The NHS's drug watchdog has rejected an appeal from campaigners and charities to widen access to certain Alzheimer's drugs.
John lost his ability to make a cup tea when he came off the drug
The National Institute for health and Clinical Excellence said the drugs should not be used to treat early stage disease, as campaigners wanted.
When Valerie's husband John - now 77 - started developing memory problems, doctors decided he could benefit from one of the disputed drugs, Aricept (donepezil).
In February this year, after two years on the medication, doctors suggested John take part in a trial of a newer drug, which it was hoped might reverse rather than slow the decline of his condition.
But when he stopped taking Aricept, his wife saw a rapid deterioration.
"In just a couple of weeks after coming off the drug, he absolutely fell to pieces.
"He had been able to do most things; make a cup of tea, dress himself.
"But he was totally dependent within the fortnight.
"He couldn't dress himself, he started to wander and to fall. He didn't even know where our bedroom was."
The couple, who live in Surrey, decided that John would not take part in the research and should go back on to Aricept.
"We had had two years of a really happy and good life on it.
"It had slowed his decline.

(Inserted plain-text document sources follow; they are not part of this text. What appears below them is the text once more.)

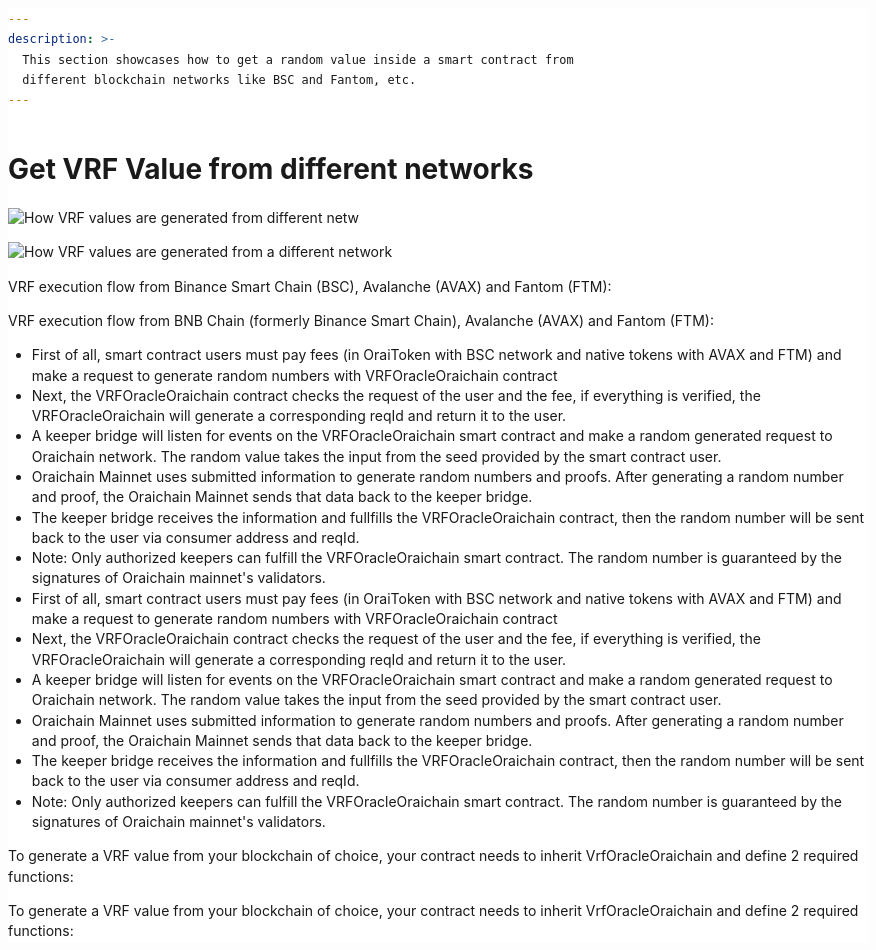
 ```yaml
---
description: >-
  This section showcases how to get a random value inside a smart contract from
  different blockchain networks like BSC and Fantom, etc.
---
```


# Get VRF Value from different networks

![How VRF values are generated from different netw](<../../../.gitbook/assets/Screen Shot 2022-04-12 at 14.40.14.png>)

![How VRF values are generated from a different network](<../../../.gitbook/assets/image (13).png>)

VRF execution flow from Binance Smart Chain (BSC), Avalanche (AVAX) and Fantom (FTM):

VRF execution flow from BNB Chain (formerly Binance Smart Chain), Avalanche (AVAX) and Fantom (FTM):

* First of all, smart contract users must pay fees (in OraiToken with BSC network and native tokens with AVAX and FTM) and make a request to generate random numbers with VRFOracleOraichain contract
* Next, the VRFOracleOraichain contract checks the request of the user and the fee, if everything is verified, the VRFOracleOraichain will generate a corresponding reqId and return it to the user.
* A keeper bridge will listen for events on the VRFOracleOraichain smart contract and make a random generated request to Oraichain network. The random value takes the input from the seed provided by the smart contract user.
* Oraichain Mainnet uses submitted information to generate random numbers and proofs. After generating a random number and proof, the Oraichain Mainnet sends that data back to the keeper bridge.
* The keeper bridge receives the information and fullfills the VRFOracleOraichain contract, then the random number will be sent back to the user via consumer address and reqId.
* Note: Only authorized keepers can fulfill the VRFOracleOraichain smart contract. The random number is guaranteed by the signatures of Oraichain mainnet's validators.
* First of all, smart contract users must pay fees (in OraiToken with BSC network and native tokens with AVAX and FTM) and make a request to generate random numbers with VRFOracleOraichain contract
* Next, the VRFOracleOraichain contract checks the request of the user and the fee, if everything is verified, the VRFOracleOraichain will generate a corresponding reqId and return it to the user.
* A keeper bridge will listen for events on the VRFOracleOraichain smart contract and make a random generated request to Oraichain network. The random value takes the input from the seed provided by the smart contract user.
* Oraichain Mainnet uses submitted information to generate random numbers and proofs. After generating a random number and proof, the Oraichain Mainnet sends that data back to the keeper bridge.
* The keeper bridge receives the information and fullfills the VRFOracleOraichain contract, then the random number will be sent back to the user via consumer address and reqId.
* Note: Only authorized keepers can fulfill the VRFOracleOraichain smart contract. The random number is guaranteed by the signatures of Oraichain mainnet's validators.

To generate a VRF value from your blockchain of choice, your contract needs to inherit VrfOracleOraichain and define 2 required functions:

To generate a VRF value from your blockchain of choice, your contract needs to inherit VrfOracleOraichain and define 2 required functions:
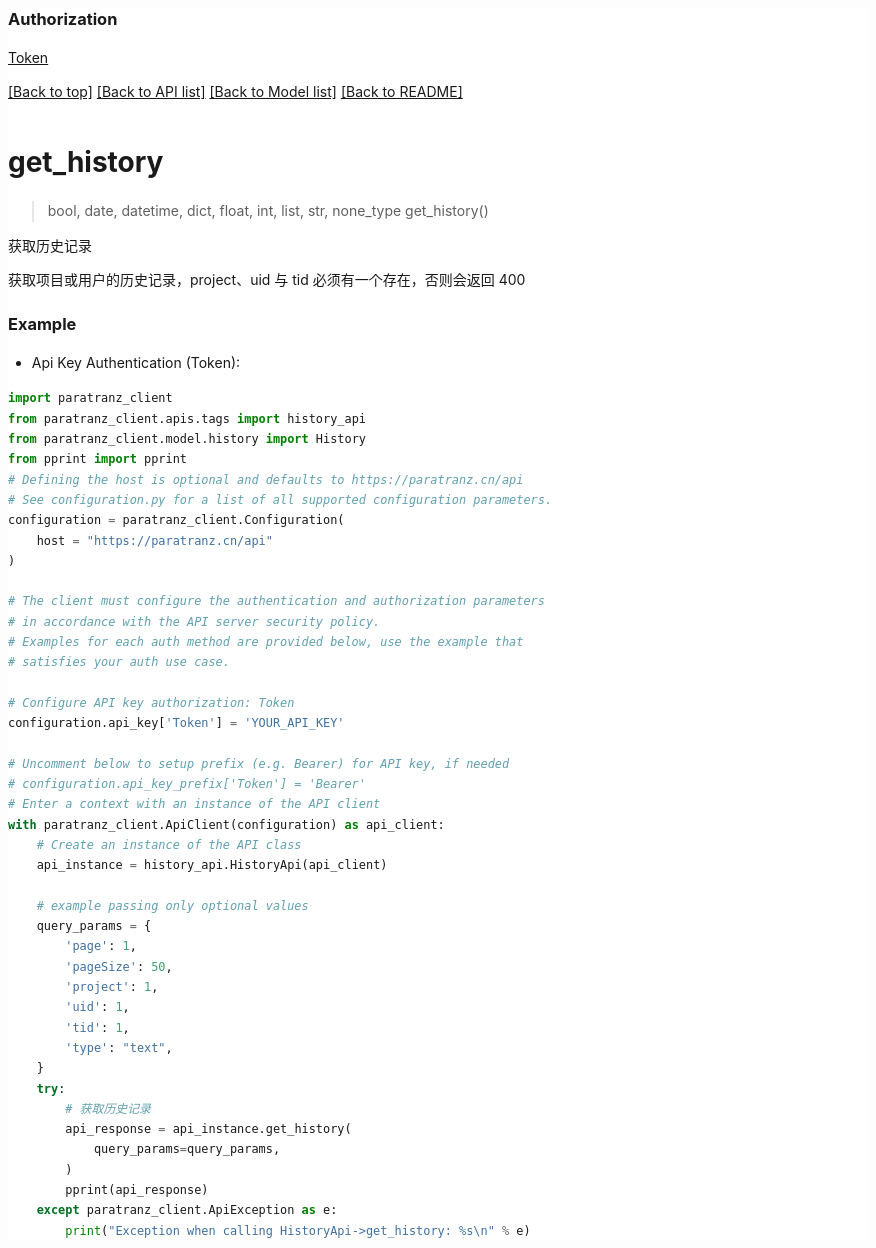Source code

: ### Authorization

[Token](../../../README.md#Token)

[[Back to top]](#__pageTop) [[Back to API list]](../../../README.md#documentation-for-api-endpoints) [[Back to Model list]](../../../README.md#documentation-for-models) [[Back to README]](../../../README.md)

# **get_history**
<a name="get_history"></a>
> bool, date, datetime, dict, float, int, list, str, none_type get_history()

获取历史记录

获取项目或用户的历史记录，project、uid 与 tid 必须有一个存在，否则会返回 400

### Example

* Api Key Authentication (Token):
```python
import paratranz_client
from paratranz_client.apis.tags import history_api
from paratranz_client.model.history import History
from pprint import pprint
# Defining the host is optional and defaults to https://paratranz.cn/api
# See configuration.py for a list of all supported configuration parameters.
configuration = paratranz_client.Configuration(
    host = "https://paratranz.cn/api"
)

# The client must configure the authentication and authorization parameters
# in accordance with the API server security policy.
# Examples for each auth method are provided below, use the example that
# satisfies your auth use case.

# Configure API key authorization: Token
configuration.api_key['Token'] = 'YOUR_API_KEY'

# Uncomment below to setup prefix (e.g. Bearer) for API key, if needed
# configuration.api_key_prefix['Token'] = 'Bearer'
# Enter a context with an instance of the API client
with paratranz_client.ApiClient(configuration) as api_client:
    # Create an instance of the API class
    api_instance = history_api.HistoryApi(api_client)

    # example passing only optional values
    query_params = {
        'page': 1,
        'pageSize': 50,
        'project': 1,
        'uid': 1,
        'tid': 1,
        'type': "text",
    }
    try:
        # 获取历史记录
        api_response = api_instance.get_history(
            query_params=query_params,
        )
        pprint(api_response)
    except paratranz_client.ApiException as e:
        print("Exception when calling HistoryApi->get_history: %s\n" % e)
```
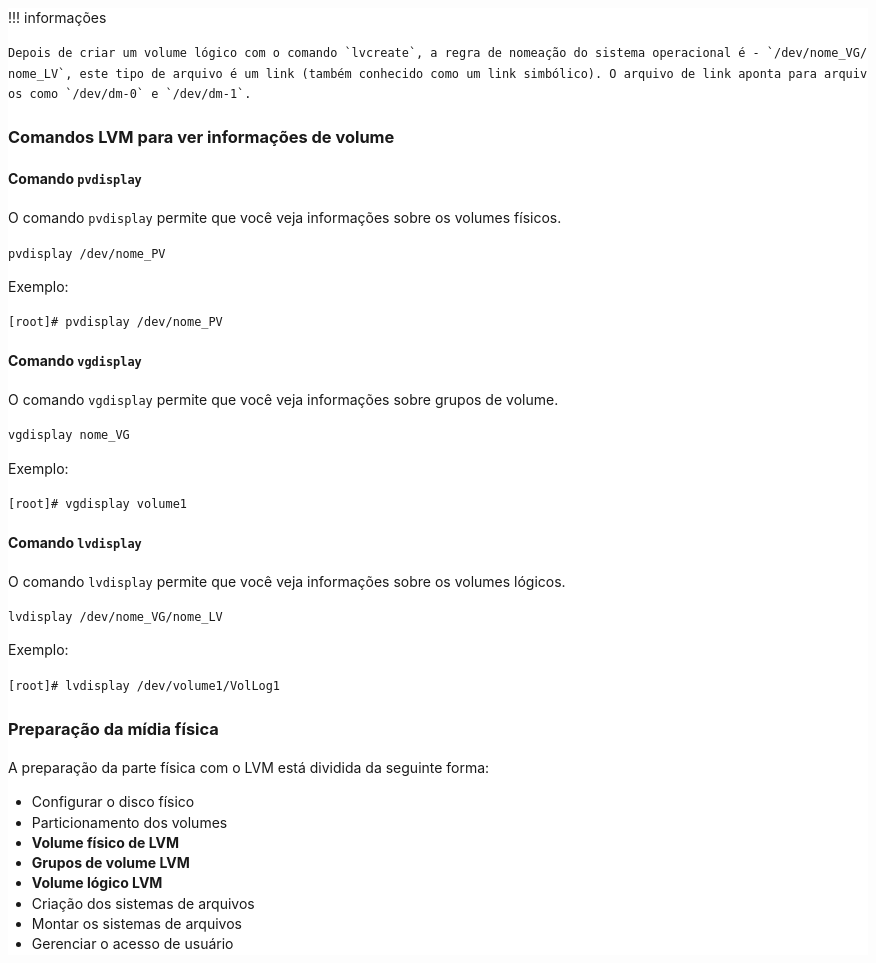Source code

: !!! informações

    Depois de criar um volume lógico com o comando `lvcreate`, a regra de nomeação do sistema operacional é - `/dev/nome_VG/nome_LV`, este tipo de arquivo é um link (também conhecido como um link simbólico). O arquivo de link aponta para arquivos como `/dev/dm-0` e `/dev/dm-1`.

### Comandos LVM para ver informações de volume

#### Comando `pvdisplay`

O comando `pvdisplay` permite que você veja informações sobre os volumes físicos.

```
pvdisplay /dev/nome_PV
```

Exemplo:

```
[root]# pvdisplay /dev/nome_PV
```

#### Comando `vgdisplay`

O comando `vgdisplay` permite que você veja informações sobre grupos de volume.

```
vgdisplay nome_VG
```

Exemplo:

```
[root]# vgdisplay volume1
```

#### Comando `lvdisplay`

O comando `lvdisplay` permite que você veja informações sobre os volumes lógicos.

```
lvdisplay /dev/nome_VG/nome_LV
```

Exemplo:

```
[root]# lvdisplay /dev/volume1/VolLog1
```

### Preparação da mídia física

A preparação da parte física com o LVM está dividida da seguinte forma:

* Configurar o disco físico
* Particionamento dos volumes
* **Volume físico de LVM**
* **Grupos de volume LVM**
* **Volume lógico LVM**
* Criação dos sistemas de arquivos
* Montar os sistemas de arquivos
* Gerenciar o acesso de usuário
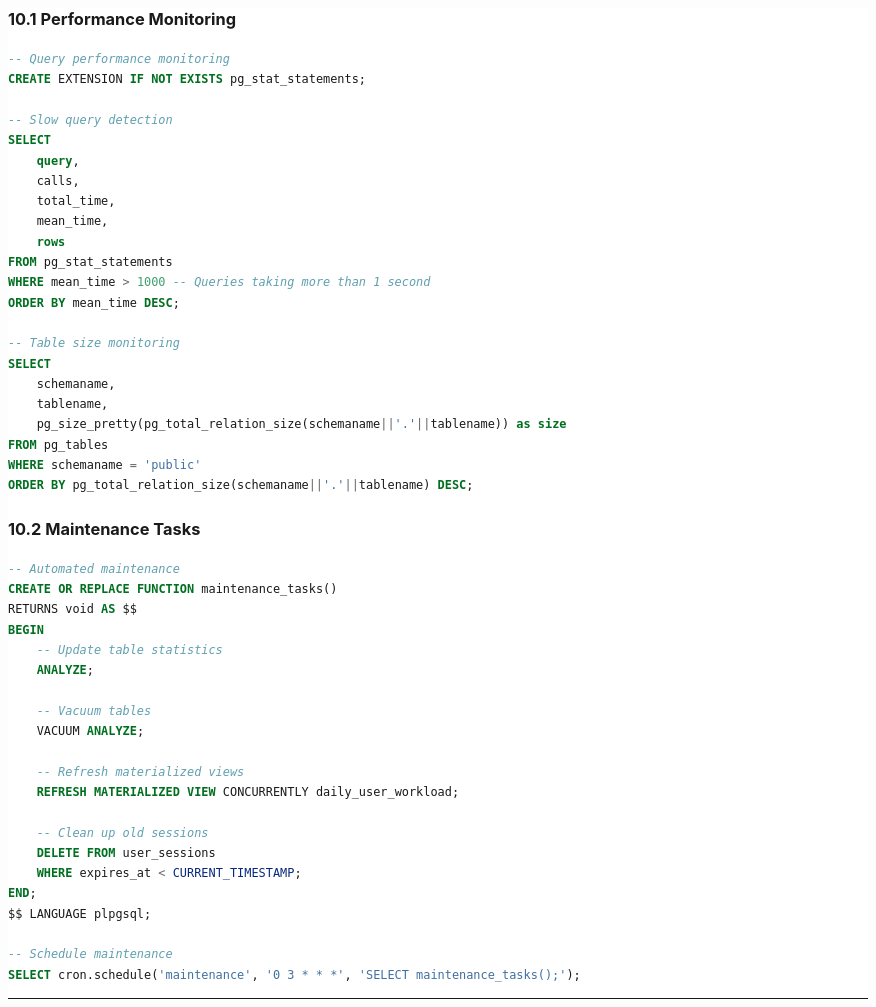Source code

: ### 10.1 Performance Monitoring

```sql
-- Query performance monitoring
CREATE EXTENSION IF NOT EXISTS pg_stat_statements;

-- Slow query detection
SELECT
    query,
    calls,
    total_time,
    mean_time,
    rows
FROM pg_stat_statements
WHERE mean_time > 1000 -- Queries taking more than 1 second
ORDER BY mean_time DESC;

-- Table size monitoring
SELECT
    schemaname,
    tablename,
    pg_size_pretty(pg_total_relation_size(schemaname||'.'||tablename)) as size
FROM pg_tables
WHERE schemaname = 'public'
ORDER BY pg_total_relation_size(schemaname||'.'||tablename) DESC;
```

### 10.2 Maintenance Tasks

```sql
-- Automated maintenance
CREATE OR REPLACE FUNCTION maintenance_tasks()
RETURNS void AS $$
BEGIN
    -- Update table statistics
    ANALYZE;

    -- Vacuum tables
    VACUUM ANALYZE;

    -- Refresh materialized views
    REFRESH MATERIALIZED VIEW CONCURRENTLY daily_user_workload;

    -- Clean up old sessions
    DELETE FROM user_sessions
    WHERE expires_at < CURRENT_TIMESTAMP;
END;
$$ LANGUAGE plpgsql;

-- Schedule maintenance
SELECT cron.schedule('maintenance', '0 3 * * *', 'SELECT maintenance_tasks();');
```

---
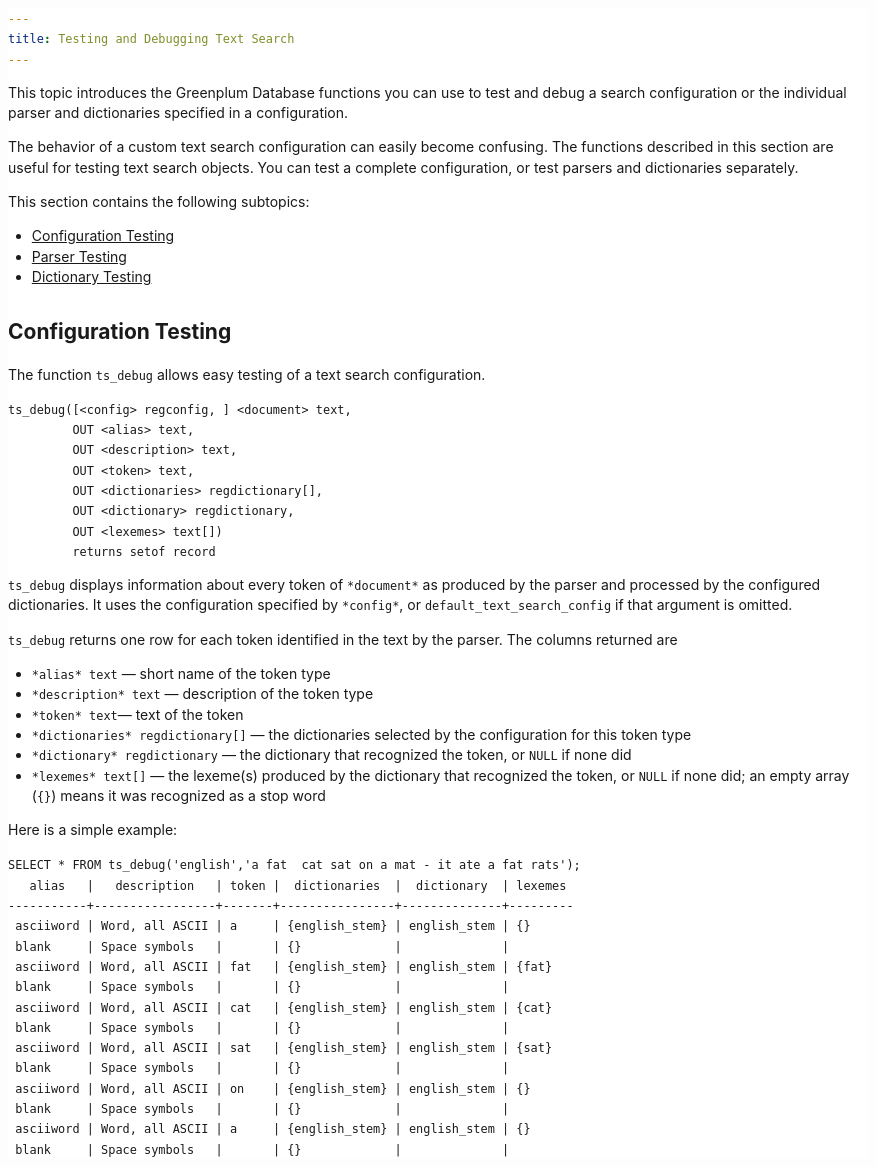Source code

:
 ```yaml
---
title: Testing and Debugging Text Search 
---
```


This topic introduces the Greenplum Database functions you can use to test and debug a search configuration or the individual parser and dictionaries specified in a configuration.

The behavior of a custom text search configuration can easily become confusing. The functions described in this section are useful for testing text search objects. You can test a complete configuration, or test parsers and dictionaries separately.

This section contains the following subtopics:

-   [Configuration Testing](#configuration)
-   [Parser Testing](#parser)
-   [Dictionary Testing](#dictionary)

## <a id="configuration"></a>Configuration Testing 

The function `ts_debug` allows easy testing of a text search configuration.

```
ts_debug([<config> regconfig, ] <document> text,
         OUT <alias> text,
         OUT <description> text,
         OUT <token> text,
         OUT <dictionaries> regdictionary[],
         OUT <dictionary> regdictionary,
         OUT <lexemes> text[])
         returns setof record
```

`ts_debug` displays information about every token of `*document*` as produced by the parser and processed by the configured dictionaries. It uses the configuration specified by `*config*`, or `default_text_search_config` if that argument is omitted.

`ts_debug` returns one row for each token identified in the text by the parser. The columns returned are

-   `*alias* text` — short name of the token type
-   `*description* text` — description of the token type
-   `*token* text`— text of the token
-   `*dictionaries* regdictionary[]` — the dictionaries selected by the configuration for this token type
-   `*dictionary* regdictionary` — the dictionary that recognized the token, or `NULL` if none did
-   `*lexemes* text[]` — the lexeme\(s\) produced by the dictionary that recognized the token, or `NULL` if none did; an empty array \(`{}`\) means it was recognized as a stop word

Here is a simple example:

```
SELECT * FROM ts_debug('english','a fat  cat sat on a mat - it ate a fat rats');
   alias   |   description   | token |  dictionaries  |  dictionary  | lexemes 
-----------+-----------------+-------+----------------+--------------+---------
 asciiword | Word, all ASCII | a     | {english_stem} | english_stem | {}
 blank     | Space symbols   |       | {}             |              | 
 asciiword | Word, all ASCII | fat   | {english_stem} | english_stem | {fat}
 blank     | Space symbols   |       | {}             |              | 
 asciiword | Word, all ASCII | cat   | {english_stem} | english_stem | {cat}
 blank     | Space symbols   |       | {}             |              | 
 asciiword | Word, all ASCII | sat   | {english_stem} | english_stem | {sat}
 blank     | Space symbols   |       | {}             |              | 
 asciiword | Word, all ASCII | on    | {english_stem} | english_stem | {}
 blank     | Space symbols   |       | {}             |              | 
 asciiword | Word, all ASCII | a     | {english_stem} | english_stem | {}
 blank     | Space symbols   |       | {}             |              | 
```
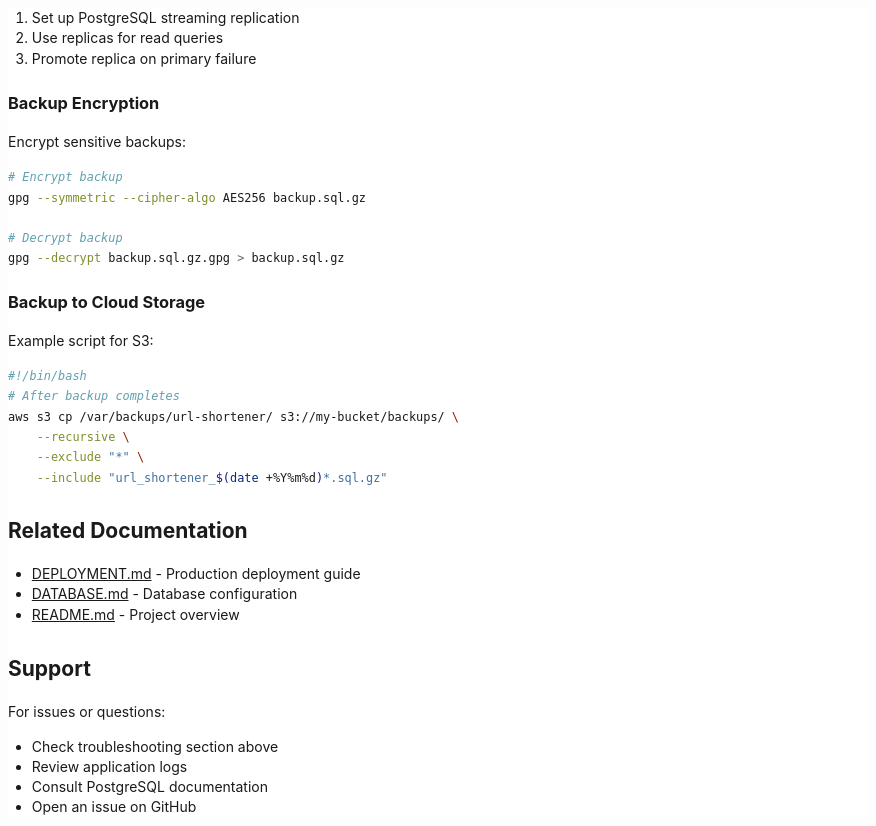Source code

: 1. Set up PostgreSQL streaming replication
2. Use replicas for read queries
3. Promote replica on primary failure

### Backup Encryption

Encrypt sensitive backups:

```bash
# Encrypt backup
gpg --symmetric --cipher-algo AES256 backup.sql.gz

# Decrypt backup
gpg --decrypt backup.sql.gz.gpg > backup.sql.gz
```

### Backup to Cloud Storage

Example script for S3:

```bash
#!/bin/bash
# After backup completes
aws s3 cp /var/backups/url-shortener/ s3://my-bucket/backups/ \
    --recursive \
    --exclude "*" \
    --include "url_shortener_$(date +%Y%m%d)*.sql.gz"
```

## Related Documentation

- [DEPLOYMENT.md](./DEPLOYMENT.md) - Production deployment guide
- [DATABASE.md](./DATABASE.md) - Database configuration
- [README.md](./README.md) - Project overview

## Support

For issues or questions:
- Check troubleshooting section above
- Review application logs
- Consult PostgreSQL documentation
- Open an issue on GitHub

I felt I still had my husband.
"When he went back on it, he picked up and was back to about 95% of where he was before he came off the drug.
"He could find his way around the house again, and I could leave him alone again while I went to the shops."
Valerie, 69, said she was grateful John had been able to get Aricept when his disease was at an early stage.
"It was so effective in his case
"It seems so unfair that won't be the case for people now. I don't understand it.
"These drugs can transform two people's lives - the patient's and their carer's."